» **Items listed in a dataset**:

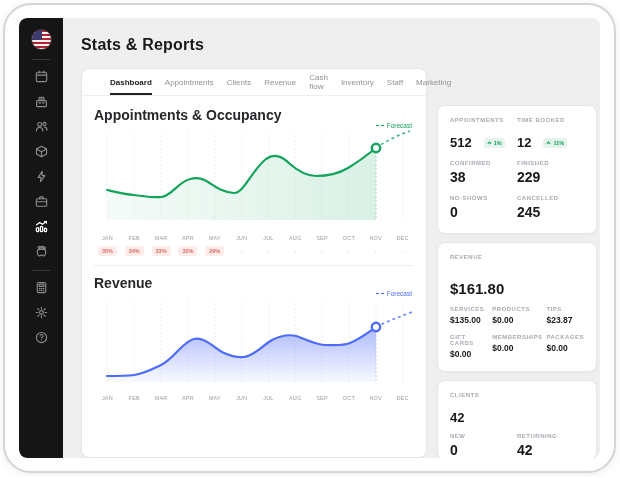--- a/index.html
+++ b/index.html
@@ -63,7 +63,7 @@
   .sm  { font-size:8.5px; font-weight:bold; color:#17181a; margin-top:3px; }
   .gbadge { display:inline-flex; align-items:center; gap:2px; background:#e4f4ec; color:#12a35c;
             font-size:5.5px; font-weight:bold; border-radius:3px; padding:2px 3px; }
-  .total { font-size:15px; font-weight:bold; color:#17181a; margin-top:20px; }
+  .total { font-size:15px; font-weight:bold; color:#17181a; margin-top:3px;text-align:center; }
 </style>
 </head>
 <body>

» **EXERCISE GOAL**: Where the word "total" shows up in a line of the entries above, copy that line.

» **ANSWER AREA**:
-  .total { font-size:15px; font-weight:bold; color:#17181a; margin-top:20px; }
+  .total { font-size:15px; font-weight:bold; color:#17181a; margin-top:3px;text-align:center; }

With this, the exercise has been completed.